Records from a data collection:
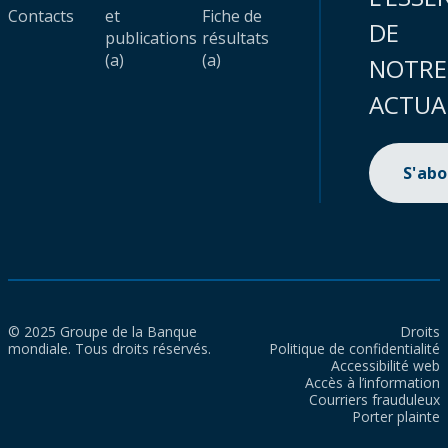
Contacts
et
Fiche de
DE
publications
résultats
(a)
(a)
NOTRE
ACTUA
S'ab
© 2025 Groupe de la Banque
Droits
mondiale. Tous droits réservés.
Politique de confidentialité
Accessibilité web
Accès à l’information
Courriers frauduleux
Porter plainte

# Assignment
For this exercise, reproduce exactly each line from the one containing "publications" through the last line of the data, and no others.

# Your response
publications
résultats
(a)
(a)
NOTRE
ACTUA
S'ab
© 2025 Groupe de la Banque
Droits
mondiale. Tous droits réservés.
Politique de confidentialité
Accessibilité web
Accès à l’information
Courriers frauduleux
Porter plainte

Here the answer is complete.